Thursday, September 6, 2012

Quick Review

The Giant of the French Revolution: Danton, A LifeThe Giant of the French Revolution: Danton, A Life by David Lawday

My rating: 3 of 5 stars


Read what I will, and watch what I want, there are some historical personages will always be what and where I saw them first; Paul Muni, for example, being no less than three people, or rather all three: Émile Zola, Louis Pasteur and Benito Juárez, being Paul Muni.  Likewise, in print, the first Stuart kings of England, for me, will always be Macaulay's villainous fools.  With George-Jacques Danton, that bellicose giant of La révolution, there are already three of him in my head: the Danton of Georg Büchner's play, Carlyle's "Unhappy Danton," and finally, visually, Gérard Depardieu in Stanislawa Przybyszewska's 1983 film.  So, why another?

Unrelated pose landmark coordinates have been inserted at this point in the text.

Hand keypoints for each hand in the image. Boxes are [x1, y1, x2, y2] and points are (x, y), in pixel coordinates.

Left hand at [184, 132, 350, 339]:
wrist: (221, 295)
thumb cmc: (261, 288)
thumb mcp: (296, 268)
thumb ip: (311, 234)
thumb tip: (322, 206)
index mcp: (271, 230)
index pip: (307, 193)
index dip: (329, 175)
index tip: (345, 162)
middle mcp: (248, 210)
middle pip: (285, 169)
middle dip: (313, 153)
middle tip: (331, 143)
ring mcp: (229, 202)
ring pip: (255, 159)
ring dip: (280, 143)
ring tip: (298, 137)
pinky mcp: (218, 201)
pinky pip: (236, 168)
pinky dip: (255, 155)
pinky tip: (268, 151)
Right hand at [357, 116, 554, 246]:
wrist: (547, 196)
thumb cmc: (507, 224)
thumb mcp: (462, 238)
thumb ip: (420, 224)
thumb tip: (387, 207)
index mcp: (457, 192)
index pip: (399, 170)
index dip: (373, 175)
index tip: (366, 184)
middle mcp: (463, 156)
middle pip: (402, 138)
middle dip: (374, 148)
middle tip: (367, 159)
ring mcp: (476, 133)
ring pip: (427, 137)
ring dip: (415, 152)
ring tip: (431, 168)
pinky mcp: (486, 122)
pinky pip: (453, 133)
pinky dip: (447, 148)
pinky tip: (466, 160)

Both Büchner and Carlyle, for all their genius, mean to do something with Danton, as did the great Przybyszewska in his film, I suppose, though the great Depardieu can't help but make something more human than rhetorical of the orator.  (And Depardieu, now I think of it, besides being Danton, is also Vidocq,Rodin and composer Marin Marais, though curiously, the actor is not, for me, Dumas, Balzac or Cardinal Mazarin, all of whom he's also played. Couldn't say why.)  The temptation to make something mythic out of a volcano like Danton would seem to have been all but irresistible, specially, as with Carlyle particularly, when making of him the hot opposition to Maximilien de Robespierre's cold reason.  Reading Lawday's book then to see if I might not see a man rather than a force, a speech or a mountain.  must say, not bad.

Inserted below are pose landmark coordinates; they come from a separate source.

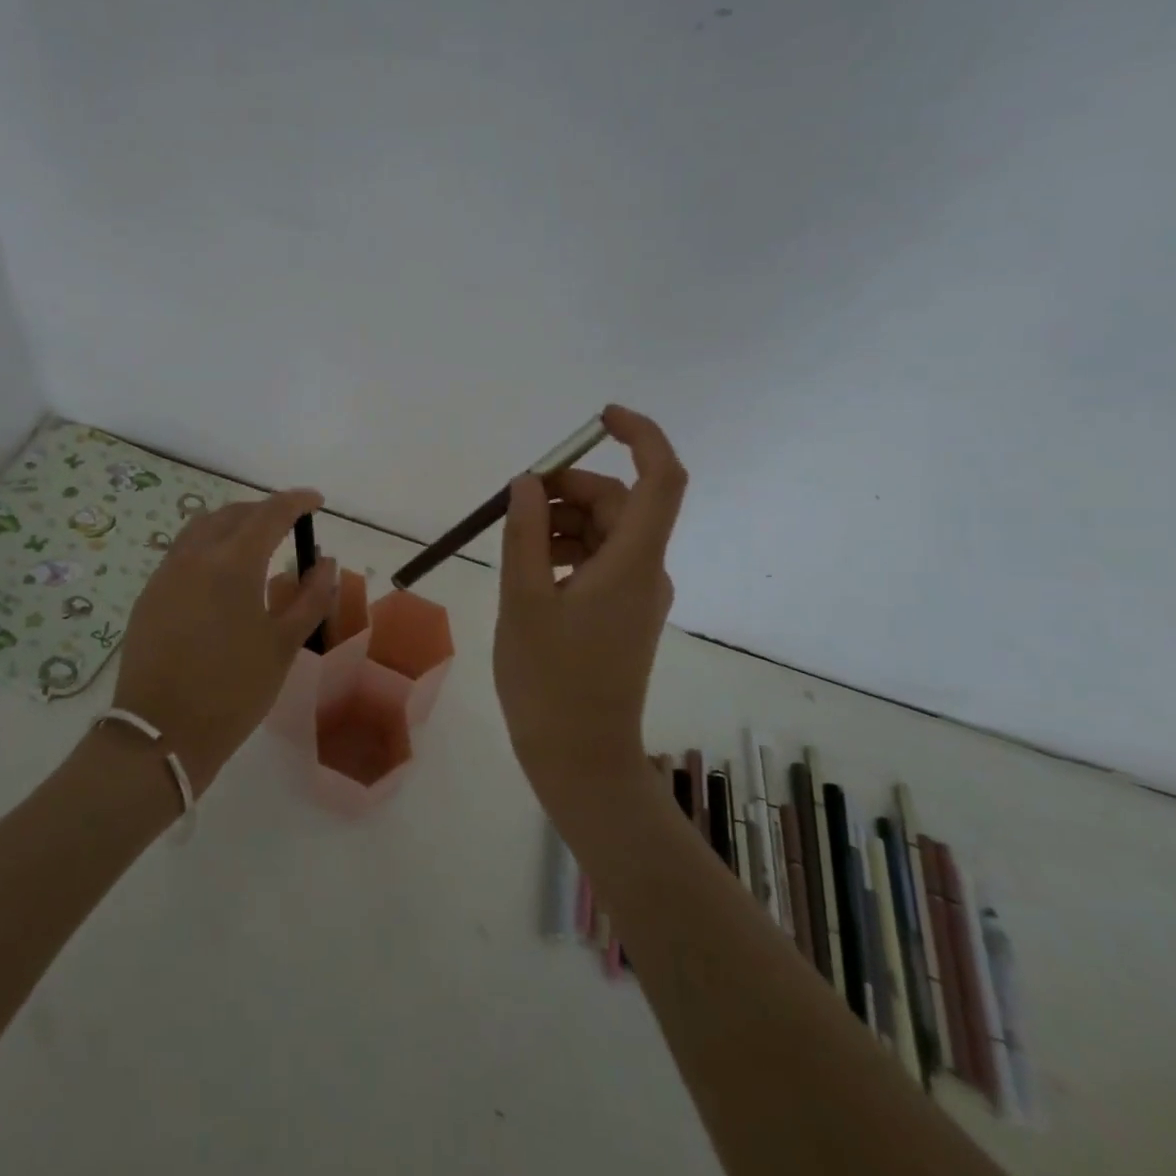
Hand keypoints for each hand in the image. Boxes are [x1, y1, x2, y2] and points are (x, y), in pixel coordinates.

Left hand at [109, 489, 336, 791]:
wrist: (160, 733)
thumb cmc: (234, 689)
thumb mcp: (284, 644)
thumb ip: (310, 597)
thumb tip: (326, 561)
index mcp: (233, 562)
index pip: (270, 513)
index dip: (297, 501)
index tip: (317, 501)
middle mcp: (195, 555)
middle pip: (233, 514)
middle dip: (264, 511)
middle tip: (288, 524)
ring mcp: (166, 573)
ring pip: (202, 527)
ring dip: (232, 524)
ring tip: (255, 543)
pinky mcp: (149, 594)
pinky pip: (183, 552)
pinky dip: (208, 546)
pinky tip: (220, 575)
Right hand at [492, 405, 687, 806]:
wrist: (580, 757)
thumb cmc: (549, 679)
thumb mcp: (523, 598)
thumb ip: (525, 533)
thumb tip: (528, 483)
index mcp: (633, 562)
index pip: (661, 477)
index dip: (640, 435)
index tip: (598, 419)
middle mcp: (648, 571)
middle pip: (620, 503)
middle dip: (569, 490)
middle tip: (516, 503)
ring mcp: (639, 594)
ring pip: (606, 532)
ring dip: (563, 523)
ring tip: (514, 545)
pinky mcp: (625, 613)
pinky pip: (600, 561)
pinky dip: (567, 551)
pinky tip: (530, 571)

As Dantons go, this one was pretty lively.  He's younger than I might remember.  He behaves accordingly; making friends, picking fights, getting on as best he might, even falling in love.  Yes, he is a bully, and ruthless, but as almost any brilliant and ambitious young man might be, given the tumultuous times.  The Revolution then is what defines and destroys Danton, as per usual, but most unusually, Lawday describes the Revolution Danton made as an aspect of the life, not the other way 'round.  In fact, what the author does best and most efficiently is rush with Danton from barricade to court, from podium to dock, without the more usual, and elaborate narrative of the History, with a capital "H," forever intruding and talking over Danton.  It's a refreshingly forthright and fast telling of what was, after all, a very brief, if very big, life.

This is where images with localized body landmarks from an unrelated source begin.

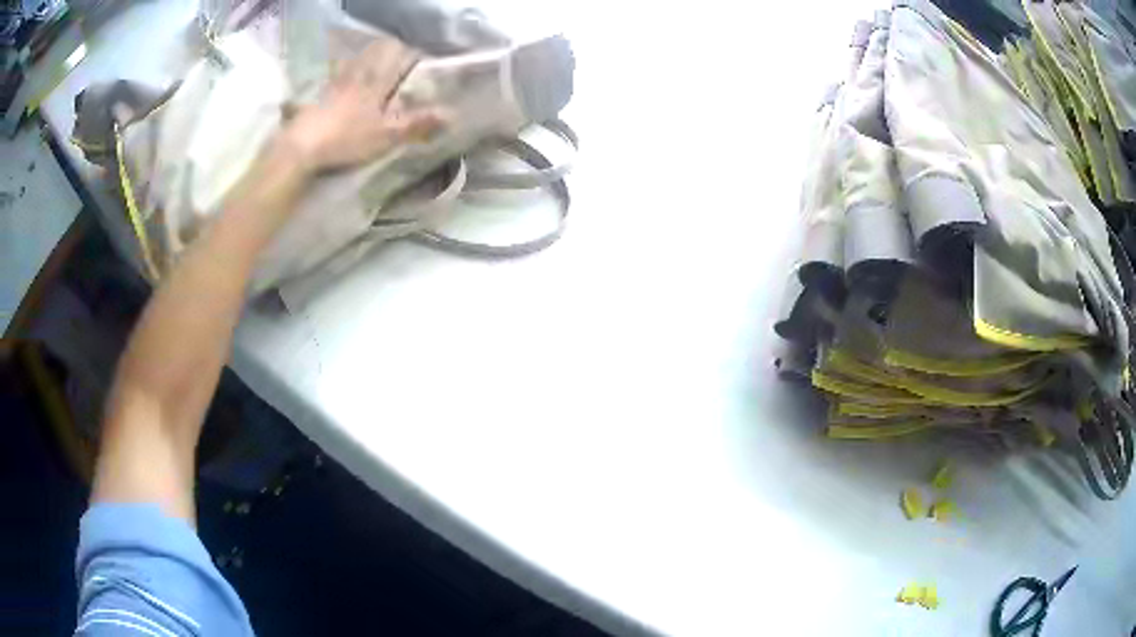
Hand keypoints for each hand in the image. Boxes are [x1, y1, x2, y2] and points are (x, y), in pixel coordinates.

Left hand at [282, 39, 442, 172]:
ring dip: (361, 63)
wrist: (300, 148)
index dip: (410, 55)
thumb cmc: (346, 139)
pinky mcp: (314, 100)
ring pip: (350, 66)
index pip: (396, 58)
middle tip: (393, 58)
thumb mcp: (386, 135)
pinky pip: (330, 82)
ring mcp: (332, 87)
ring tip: (367, 69)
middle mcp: (354, 78)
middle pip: (371, 56)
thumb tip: (452, 114)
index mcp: (374, 83)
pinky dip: (337, 79)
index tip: (420, 57)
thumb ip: (417, 124)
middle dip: (384, 53)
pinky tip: (336, 87)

As with any biography that turns on a fall, it is the second half of the book, as it was the last year of the life, that redeems nearly everything, good and bad that came before.  Danton isn't saved, of course, and the Revolution went stumbling bloodily on after him, but Danton provides the last glorious shout, the last truly free sound before the whole is swallowed up in the grim whispers of the committees and the snap of the blade.  Lawday keeps to his pledge to follow his subject to his end.  He is respectful, even affectionate, but unsentimental even as Danton steps into the tumbril; it is a young man, that goes to that untimely end, not an era or a representative of the people.

This isn't the kind of book that I should think will long outlive it's time, like Carlyle's, but what it does it does well and I am glad to have walked with this, very human giant again.